Desde el Rojas fue que pegó onda con Antonito De La Rúa, con quien en la actualidad nos enteramos que comparte una firma off shore en Panamá. Antonito le presentó a su hermano Aíto, Hernán Lombardi, Cecilia Felgueras y demás jóvenes promesas de la derecha cool de fines de siglo pasado. Así nació el “Grupo Sushi”, un engendro político que ayudó a Fernando De La Rúa a llegar a la Casa Rosada y a Lopérfido a llegar a la Secretaría de Cultura de la Nación.

Cuando en 2001 llegó el estallido social, la huída en helicóptero, la represión y el caos, Darío se tomó el palo. Se fue a España y consiguió trabajo en el Grupo Prisa, que vendría a ser como un Clarín alimentado con mucho Danonino. El multimedio es dueño del diario El País, una editorial, algunos canales de televisión, unas 1.250 radios entre las que se encuentra Radio Continental de nuestro país y además es socio de Clarín y La Nación en Papel Prensa.

Hace unos años Lopérfido volvió al país gracias al poder del amor. Se casó en 2014 con Esmeralda Mitre, hija del mismísimo Bartolomé (actual dueño y director del diario La Nación y tataranieto del homónimo que fuera presidente), lo cual al parecer le abrió muchas puertas. En febrero de 2015 fue nombrado por Macri como director del Teatro Colón y en diciembre del mismo año, ya con Rodríguez Larreta como Jefe de Gobierno, le sumó a ese cargo el de ministro de Cultura de la Ciudad.

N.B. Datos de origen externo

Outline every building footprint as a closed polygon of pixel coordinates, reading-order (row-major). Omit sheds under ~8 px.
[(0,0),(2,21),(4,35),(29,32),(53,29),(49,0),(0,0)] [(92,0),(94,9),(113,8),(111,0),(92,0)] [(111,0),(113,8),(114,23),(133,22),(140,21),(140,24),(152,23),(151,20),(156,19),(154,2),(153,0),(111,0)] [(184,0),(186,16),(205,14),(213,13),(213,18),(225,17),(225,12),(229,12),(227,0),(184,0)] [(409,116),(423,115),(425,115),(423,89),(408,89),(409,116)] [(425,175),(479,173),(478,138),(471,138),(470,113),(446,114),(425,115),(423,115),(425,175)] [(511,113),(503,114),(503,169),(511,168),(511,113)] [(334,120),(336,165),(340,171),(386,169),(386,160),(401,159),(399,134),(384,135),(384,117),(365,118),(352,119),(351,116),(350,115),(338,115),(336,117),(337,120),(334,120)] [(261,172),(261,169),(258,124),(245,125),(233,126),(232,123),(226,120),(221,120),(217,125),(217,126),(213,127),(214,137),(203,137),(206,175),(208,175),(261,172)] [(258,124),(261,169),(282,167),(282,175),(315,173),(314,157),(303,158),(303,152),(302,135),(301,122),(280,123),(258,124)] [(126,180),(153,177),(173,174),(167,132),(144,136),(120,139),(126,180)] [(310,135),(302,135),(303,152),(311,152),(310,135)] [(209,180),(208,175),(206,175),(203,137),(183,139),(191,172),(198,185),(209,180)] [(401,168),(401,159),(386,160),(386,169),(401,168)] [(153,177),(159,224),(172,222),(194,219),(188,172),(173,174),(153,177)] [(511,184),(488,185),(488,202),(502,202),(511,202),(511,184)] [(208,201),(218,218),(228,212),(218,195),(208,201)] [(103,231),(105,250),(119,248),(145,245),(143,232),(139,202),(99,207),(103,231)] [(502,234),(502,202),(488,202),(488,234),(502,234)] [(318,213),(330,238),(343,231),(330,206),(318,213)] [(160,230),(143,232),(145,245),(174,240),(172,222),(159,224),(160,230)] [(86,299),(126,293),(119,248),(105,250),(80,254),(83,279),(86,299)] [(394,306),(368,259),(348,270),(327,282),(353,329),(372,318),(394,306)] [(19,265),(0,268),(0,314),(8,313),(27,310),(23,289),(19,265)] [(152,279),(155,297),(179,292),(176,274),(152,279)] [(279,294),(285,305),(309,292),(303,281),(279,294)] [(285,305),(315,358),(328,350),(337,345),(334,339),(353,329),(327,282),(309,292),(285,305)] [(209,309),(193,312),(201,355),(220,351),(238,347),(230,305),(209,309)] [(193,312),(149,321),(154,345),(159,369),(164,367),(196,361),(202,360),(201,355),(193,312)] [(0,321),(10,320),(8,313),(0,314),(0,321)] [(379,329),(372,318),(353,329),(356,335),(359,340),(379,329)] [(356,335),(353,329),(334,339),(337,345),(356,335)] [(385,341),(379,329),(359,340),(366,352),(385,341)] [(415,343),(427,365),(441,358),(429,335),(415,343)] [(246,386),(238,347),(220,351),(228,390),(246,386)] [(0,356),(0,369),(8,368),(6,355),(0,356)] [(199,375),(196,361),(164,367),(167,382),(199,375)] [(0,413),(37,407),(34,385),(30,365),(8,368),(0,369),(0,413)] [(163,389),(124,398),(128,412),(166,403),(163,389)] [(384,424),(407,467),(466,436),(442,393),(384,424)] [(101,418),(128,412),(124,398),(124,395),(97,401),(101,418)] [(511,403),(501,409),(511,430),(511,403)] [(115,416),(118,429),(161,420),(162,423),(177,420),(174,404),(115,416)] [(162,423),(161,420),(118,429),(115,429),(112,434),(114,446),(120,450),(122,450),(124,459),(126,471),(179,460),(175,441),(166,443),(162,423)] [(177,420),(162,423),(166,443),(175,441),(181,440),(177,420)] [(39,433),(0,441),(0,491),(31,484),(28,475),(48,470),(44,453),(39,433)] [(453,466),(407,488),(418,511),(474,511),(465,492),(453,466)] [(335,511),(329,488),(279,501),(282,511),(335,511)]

En febrero de este año, en una charla organizada por el insecto lamebotas Luis Majul, a Darío se le soltó la cadena y espetó: “En la Argentina no hubo 30.000 desaparecidos, fue una mentira que se construyó en una mesa para obtener subsidios”. Con esa sola frase cualquiera se gana una hermosa estadía en la jaula, pero Lopérfido va por más. En la misma charla dijo: “Si algún error cometió la dictadura militar fue no hacer un proceso legal y hacerlos desaparecer y matarlos de esa manera”. O sea que para él quienes ocuparon (literalmente) el poder en esos años tenían la potestad de implementar un marco legal para perseguir y encarcelar a quienes no pensaban como ellos. Hermoso.

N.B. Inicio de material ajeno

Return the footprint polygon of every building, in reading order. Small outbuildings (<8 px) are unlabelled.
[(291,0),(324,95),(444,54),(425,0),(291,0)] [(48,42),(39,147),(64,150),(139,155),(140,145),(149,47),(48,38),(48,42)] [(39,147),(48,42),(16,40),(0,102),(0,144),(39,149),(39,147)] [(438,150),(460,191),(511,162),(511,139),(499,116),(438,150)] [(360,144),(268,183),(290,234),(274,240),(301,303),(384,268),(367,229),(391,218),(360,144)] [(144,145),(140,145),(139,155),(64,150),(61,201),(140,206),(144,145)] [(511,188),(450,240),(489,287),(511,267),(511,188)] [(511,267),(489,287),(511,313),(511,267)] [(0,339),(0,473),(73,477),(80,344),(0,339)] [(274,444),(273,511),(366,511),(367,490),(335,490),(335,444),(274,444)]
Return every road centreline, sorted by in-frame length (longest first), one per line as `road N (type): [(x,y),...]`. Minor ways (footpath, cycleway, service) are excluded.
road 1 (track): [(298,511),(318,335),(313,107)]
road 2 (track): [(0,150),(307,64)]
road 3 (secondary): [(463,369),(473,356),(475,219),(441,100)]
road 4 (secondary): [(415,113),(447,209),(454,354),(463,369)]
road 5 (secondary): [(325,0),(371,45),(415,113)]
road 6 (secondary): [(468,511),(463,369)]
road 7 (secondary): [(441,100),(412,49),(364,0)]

Lopérfido no sólo habla como un hombre de derecha, gobierna como tal. Los teatros y centros culturales porteños se encuentran jaqueados por la ola de aumentos. Los espacios públicos arrastran años de desinversión y abandono total que el gobierno porteño solo le podría achacar a su anterior gestión, comandada por  Macri, y a la fecha son muchas las salas de teatro que se encuentran cerradas. Mientras tanto el ministro de Cultura, lejos de preocuparse, sólo es noticia por sus desplantes fascistoides.

Vení Lopérfido, es hora de bajar el telón. ¡A la jaula!